The Baker brothers made a good strike about 2km east of the spot where Sam found the “Barbara”, and it may have been around the same time in the early 1940s. In my time the Bakers could have worked on the mines or with the Water Supply. Their strike was not far from the Coolgardie-Norseman pipeline. I remember the Bakers around the town and I think they were members of the Rifle Club. There were small shows at places like Carbine where the pastoralist Jim Crawford had his homestead, his mine, and a battery where the ore was crushed and treated for gold. He had an attractive daughter, “Bonna”, who was in her early twenties. She worked for the Road Board at its office on the corner of Bayley and Lefroy Streets. She went out to the homestead on weekends. The Chairman of the Board was old Bill Faahan, one of the early pioneers of the district, and the Secretary was Pat Moran.
The miners staying at Lathrope’s were a pretty good bunch and did not mind you joining in their fun times. On Sunday mornings after payday they would run a small two-up game and it was not long before I was initiated. I would like to say that I was lucky and cleaned the school out but nothing like that happened. I backed the head and won some and lost some, and then was given the kip and tossed tails. The game is fair enough but luck is important.

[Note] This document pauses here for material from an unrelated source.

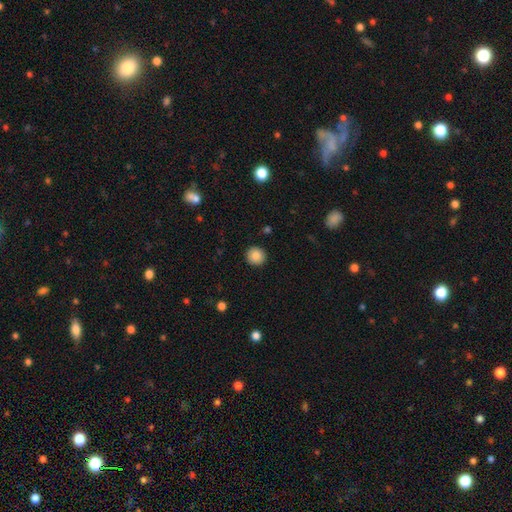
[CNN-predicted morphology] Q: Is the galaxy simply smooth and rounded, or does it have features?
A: smooth — 86%.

One of the miners was a chap named Joe Coffey who had a blue car, a Terraplane as I recall, which was a coupe with a dickey-seat (rumble seat) at the back. When he went off to work the front seat and the dickey-seat would be crammed with his workmates. They were a happy-go-lucky lot and all lived at the “White Hart”. It never seemed too much trouble for Joe to pile them in and off. Joe, who was probably 40, had the occasional chat with me and I remember him saying that he was at Bonnie Vale, near Coolgardie, when the entombed miner, Varischetti, was rescued after being trapped underground in a stope (the excavation above a level or drive created as the ore is removed) on the No. 10 level, when the Westralia mine was flooded by torrential rains on 19 March 1907.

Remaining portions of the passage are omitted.